Requirement:
Update the Vitex trifolia description from "Vitex trifolia is" to "throat villous inside.", replacing "greyish" with "grayish".

Selected passage:
______

Vitex trifolia is a shrub up to 6 m tall, leaflets (1-)3, glabrous above (except for the midrib), densely greyish puberulous below.

Median leaflet oblong-elliptical to obovate, 2.5-9.5 cm x 1.5-4 cm, with 6-13 pairs of lateral veins, on a 1-6 mm long petiolule, lateral leaflets sessile or subsessile.

Cymes terminal and axillary, arranged in panicles; calyx 3-5 mm long, obscurely 2-lipped, with 5 small teeth, corolla blue to purple or violet, throat villous inside. 

Fruit globose to ovoid, 5-6 mm long, black or bluish-black when mature.

V. negundo closely resembles V. trifolia but can be distinguished by its long-petioluled median leaflet and 3-5 leaflets.


V. trifolia is found in teak forest, secondary forest and thickets up to 1100 m altitude, but also in mangrove forest and along the shore.  The phenotypic variation observed between these habitats is given specific or sub-specific rank by various authors.

______

Supplied data:

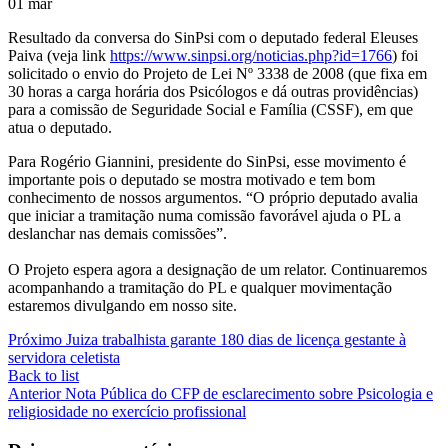
01
mar
Resultado da conversa do SinPsi com o deputado federal Eleuses
Paiva (veja link
https://www.sinpsi.org/noticias.php?id=1766
) foi
solicitado o envio do Projeto de Lei Nº 3338 de 2008 (que fixa em
30 horas a carga horária dos Psicólogos e dá outras providências)
para a comissão de Seguridade Social e Família (CSSF), em que
atua o deputado.
Para Rogério Giannini, presidente do SinPsi, esse movimento é
importante pois o deputado se mostra motivado e tem bom
conhecimento de nossos argumentos. “O próprio deputado avalia
que iniciar a tramitação numa comissão favorável ajuda o PL a
deslanchar nas demais comissões”.
O Projeto espera agora a designação de um relator. Continuaremos
acompanhando a tramitação do PL e qualquer movimentação
estaremos divulgando em nosso site.
Próximo
Juiza trabalhista garante 180 dias de licença gestante à
servidora celetista
Back to list
Anterior
Nota Pública do CFP de esclarecimento sobre Psicologia e
religiosidade no exercício profissional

______

Response:
Vitex trifolia is a shrub up to 6 m tall, leaflets (1-)3, glabrous above (except for the midrib), densely grayish puberulous below.

Median leaflet oblong-elliptical to obovate, 2.5-9.5 cm x 1.5-4 cm, with 6-13 pairs of lateral veins, on a 1-6 mm long petiolule, lateral leaflets sessile or subsessile.

Cymes terminal and axillary, arranged in panicles; calyx 3-5 mm long, obscurely 2-lipped, with 5 small teeth, corolla blue to purple or violet, throat villous inside.